Move over, David Bowie. There are now a few someones more awesome than your intergalactic hit song, and they are the greatest space commandos that ever lived—or NASA, as we call them, for short. Kidding aside, when we think of the United States’ National Aeronautics and Space Administration, we usually associate them with million-dollar space ventures and exploration towards parts unknown. More importantly, when we talk about NASA, we talk about images.
Perhaps the most iconic and most enduring in our history is the one taken by Commander Frank Borman, Command Module Pilot Jim Lovell, and Lunar Module Pilot William Anders while aboard the Apollo 8 in 1968. Called “Earthrise,” it was the Earth looming in the moon’s horizon—an awe-inspiring reminder of our place in the universe.

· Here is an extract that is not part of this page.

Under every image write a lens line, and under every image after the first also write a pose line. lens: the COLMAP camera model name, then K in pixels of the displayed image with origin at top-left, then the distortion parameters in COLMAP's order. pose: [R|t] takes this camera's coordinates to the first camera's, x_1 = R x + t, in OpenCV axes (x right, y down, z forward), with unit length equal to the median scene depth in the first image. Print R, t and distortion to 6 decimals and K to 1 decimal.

One astronaut’s quest to deepen our relationship with space and life
In the grander scheme of things, to see our beloved planet from above is one of the most visually arresting experiences we could ever have. Now, thanks to Col. Chris Hadfield, former commander of the International Space Station, we have 45,000 breathtaking images of the earth, all of which he took during his space flight around the world.

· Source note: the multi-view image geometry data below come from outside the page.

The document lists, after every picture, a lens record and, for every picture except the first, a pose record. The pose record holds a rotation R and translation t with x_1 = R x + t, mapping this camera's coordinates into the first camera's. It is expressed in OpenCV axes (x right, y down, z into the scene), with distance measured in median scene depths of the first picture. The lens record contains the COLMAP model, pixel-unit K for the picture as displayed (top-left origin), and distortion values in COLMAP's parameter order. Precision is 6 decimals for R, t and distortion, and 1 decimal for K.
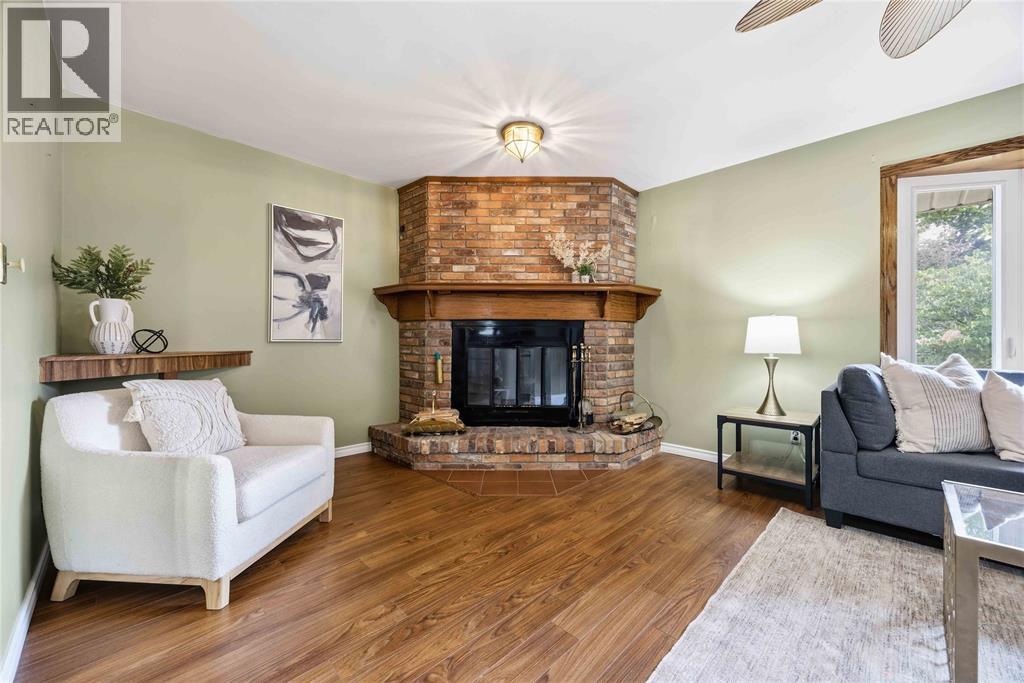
lens RADIAL K [[397.4, 0, 512.3], [0, 397.4, 337.5], [0, 0, 1]] dist [0.006349, -0.000718]
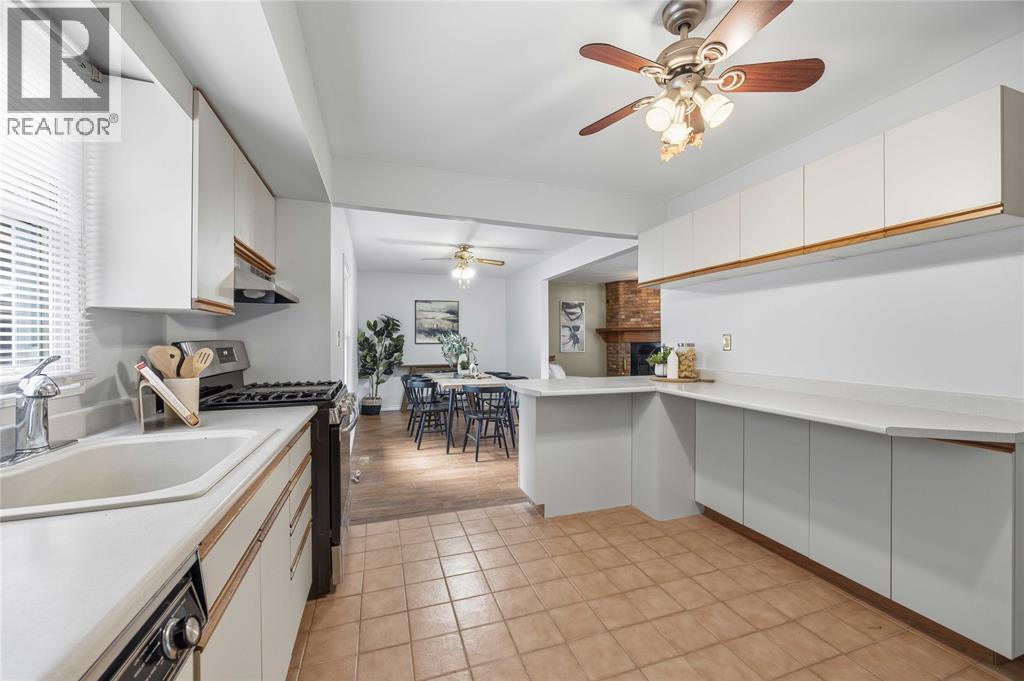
lens RADIAL K [[397.4, 0, 513.4], [0, 397.4, 344.1], [0, 0, 1]] dist [0.006349, -0.000718]
pose [[0.896725, -0.006426, -0.442542, 0.257400], [0.010587, 0.999920, 0.006933, -0.058053], [0.442462, -0.010902, 0.896721, -1.353276]]
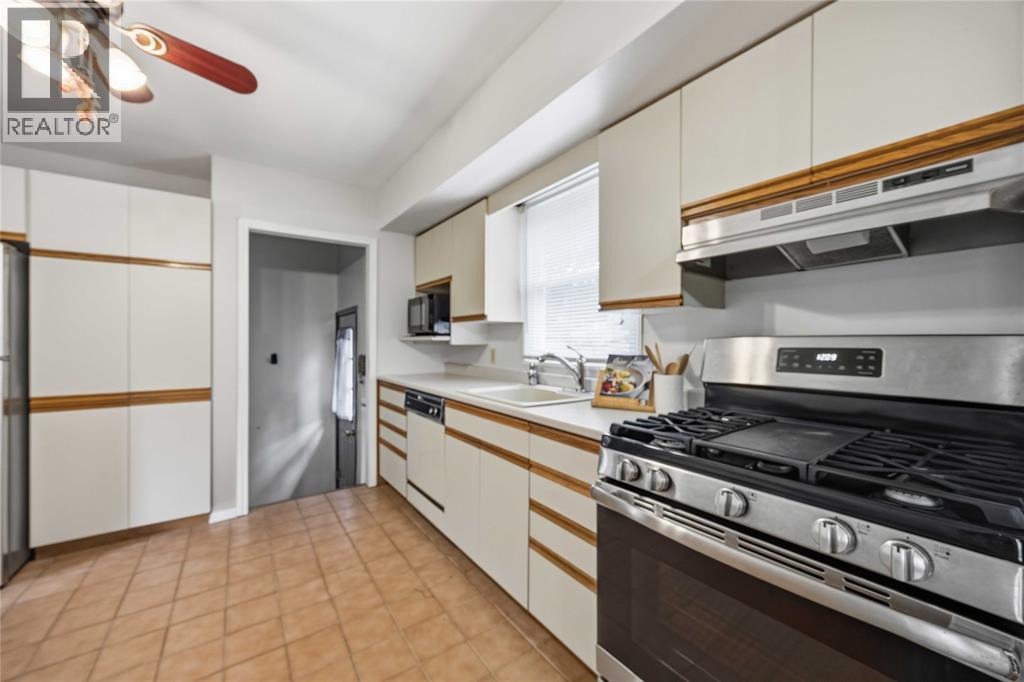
lens RADIAL K [[397.4, 0, 515.1], [0, 397.4, 340.2], [0, 0, 1]] dist [0.006349, -0.000718]
pose [[-0.984877, -0.007025, 0.173114, -0.181946], [-0.007852, 0.999961, -0.004089, -0.055970], [-0.173079, -0.005386, -0.984893, -0.638675]]
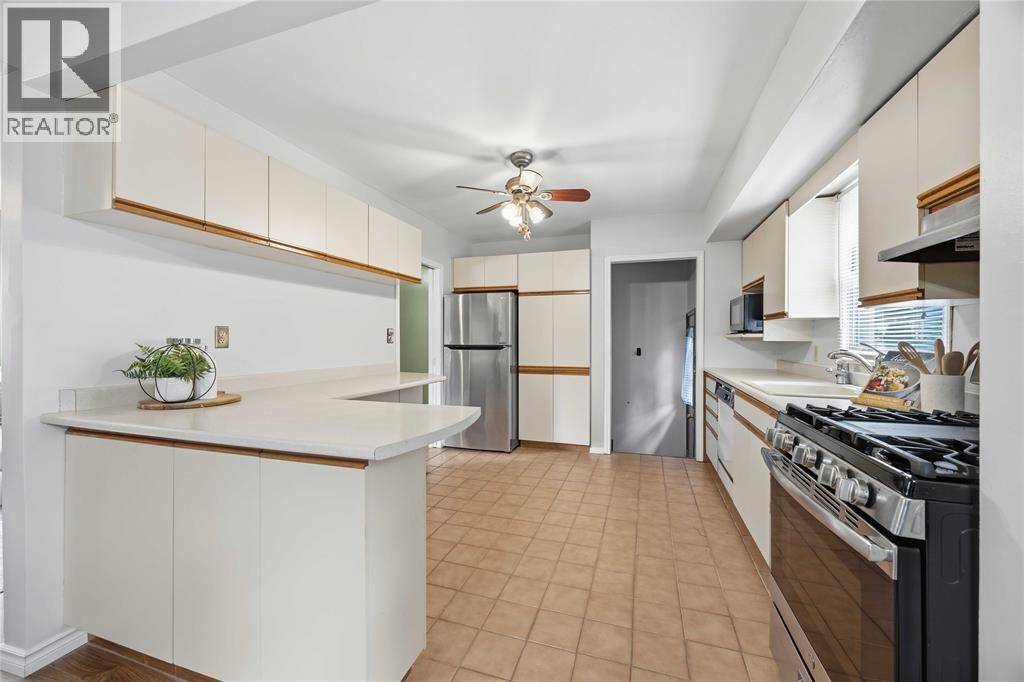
lens RADIAL K [[397.4, 0, 509.8], [0, 397.4, 339.9], [0, 0, 1]] dist [0.006349, -0.000718]
pose [[-0.441308, -0.010841, 0.897290, -0.444729], [-0.007467, 0.999937, 0.008409, -0.055367], [-0.897325, -0.002989, -0.441361, -0.541736]]
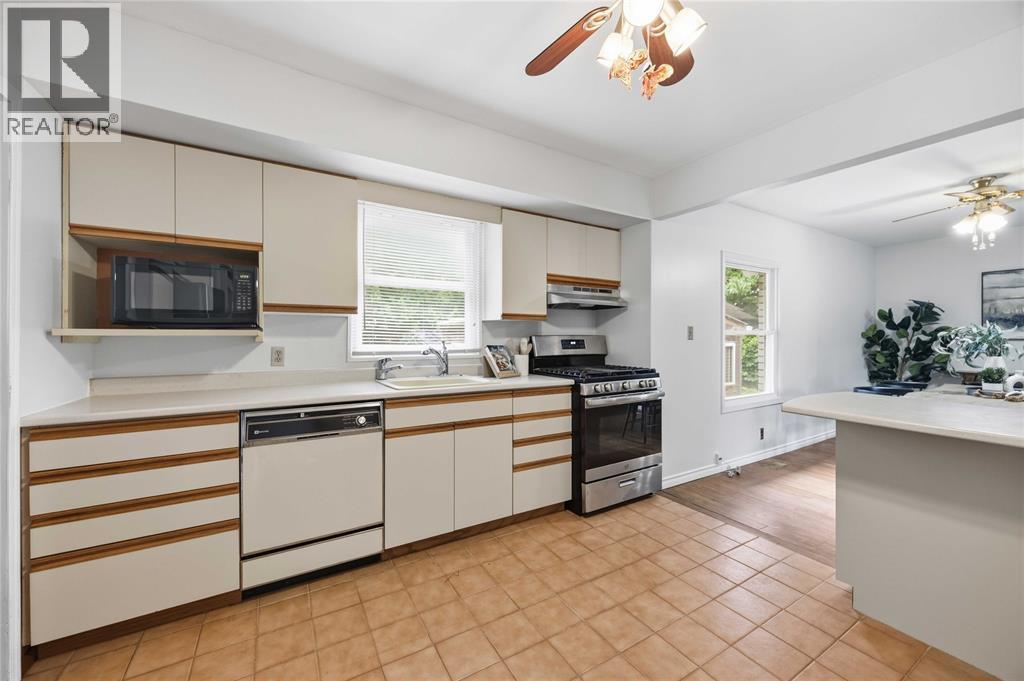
lens RADIAL K [[397.4, 0, 517.4], [0, 397.4, 337.4], [0, 0, 1]] dist [0.006349, -0.000718]
pose [[-0.234400, -0.006356, -0.972120, 0.557665], [0.002112, 0.999973, -0.007048, -0.051729], [0.972138, -0.003705, -0.234380, -0.923720]]
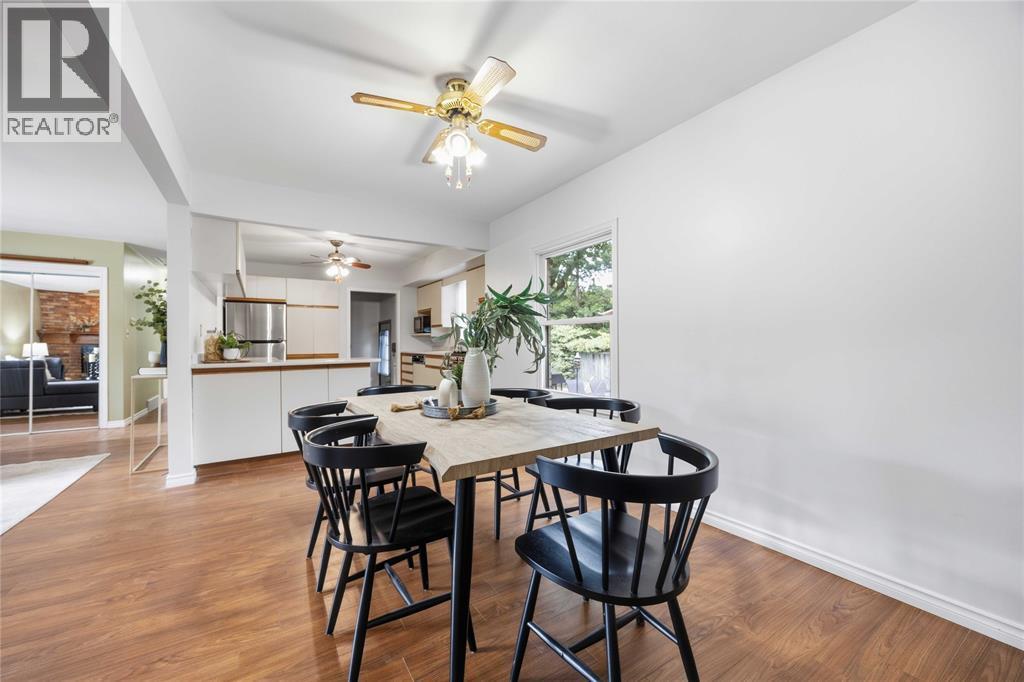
lens RADIAL K [[397.4, 0, 509.3], [0, 397.4, 336.8], [0, 0, 1]] dist [0.006349, -0.000718]
pose [[-0.973044, 0.002727, 0.230605, -0.739058], [-0.000266, 0.999916, -0.012947, -0.024029], [-0.230621, -0.012659, -0.972961, 0.399995]]
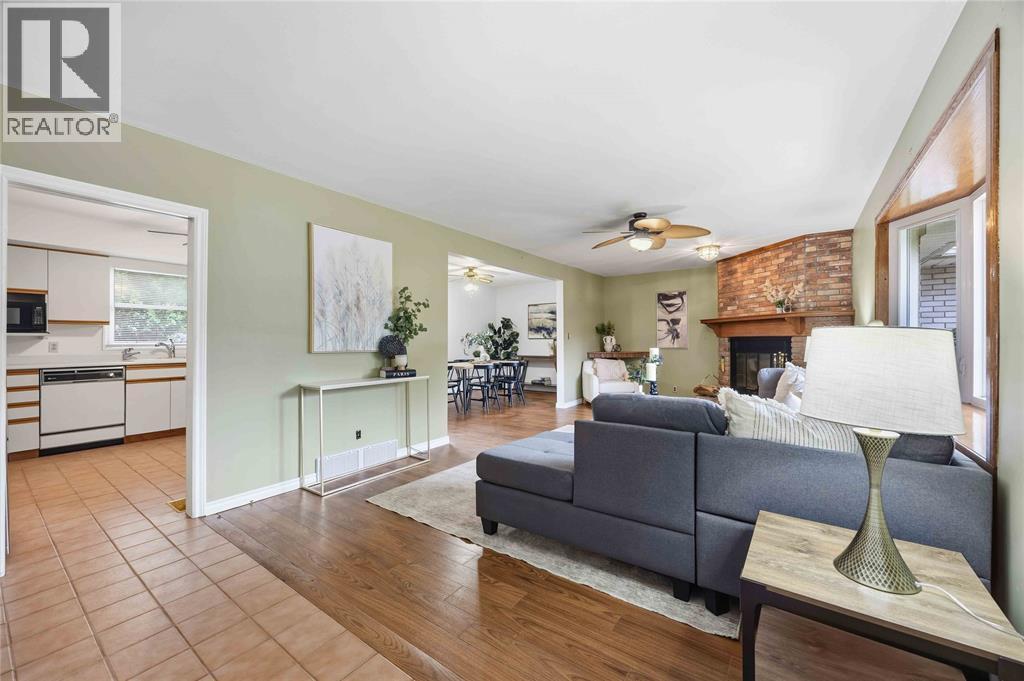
lens RADIAL K [[397.4, 0, 512.2], [0, 397.4, 336.9], [0, 0, 1]] dist [0.006349, -0.000718]
pose [[0.160853, -0.013960, -0.986880, 1.472423], [0.007700, 0.999887, -0.012889, -0.030237], [0.986948, -0.005526, 0.160942, -0.252783]]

He came to fame when he started sharing these pictures in his Twitter account, beaming them to us together with bite-sized thoughts, errant observations about our existence that toe the line towards the philosophical. In an interview, he muses about his time outside our atmosphere: “…[T]his is a glimpse into an understanding of ourselves that no one has seen. I found it overpoweringly visual…The textures and colours of the world are constantly changing, and a whole continent is rolling by next to you, while this huge gold and silver and white spaceship is there in your hand, and if you just look behind it, there’s the whole universe. Infinity.”
A library of space sounds: recordings of fullness and emptiness
One of the most grounding things in two recent films, Gravity by Alfonso Cuaron and Interstellar by Christopher Nolan, is the character of sound. Its very presence and absence carries the weight of the experience to another level, making us grip our seats. We are riveted, and we suspend our disbelief, fully giving ourselves over to the telling of how it is. The fantastic cinematography deserves praise, but so does the whole body of sound.
Today though, there is no need to recreate what reverberations must have been like—if there was any—in the deep and dark recesses of space. NASA’s generosity is such that they have shared a massive library of space sounds to anyone willing to listen. This openness ultimately conveys an investment towards documenting the whole story of our humanity—from the momentous recording of “One giant leap for mankind” to the historical and heart-stopping clip of “Houston, we’ve had a problem.”
Peter Kirn of Create Digital Music was excited to explore the archive, which includes “rocket sounds, the chirps of satellites and equipment, lightning on Jupiter, interstellar plasma and radio emissions.” Elsewhere, specifically in Audioboom (AIM:BOOM), an audio platform devoted to the spoken word, other users have also uploaded their own recordings of space-related sounds, like this one of space shuttle launch.
Whether for remixing, or art projects, or just a simple appreciation of human achievement, sound proves to be an integral part of the space experience.
How technology evolves upon human connection, and vice versa
By the end of Col. Hadfield’s space missions, the way he saw the world has profoundly changed: “I’ve had a chance to see something that is way outside everybody else’s frame of reference and gives a perspective that is very different from everyone else’s. So how do you then rationalise that with the rest of your life?”
Kevin Fong, director of University College London’s centre for space medicine, says of the changing times: “We’ve seen a transition, a breaking down of the barriers, between people who experience space and those who want to experience space vicariously.”
Our constantly evolving technology, for all its flaws, has made possible for us to go further out there than we’ve ever been. Perhaps it’s not too much of a reach to say that the journey has to be made so that we can eventually find our way back home.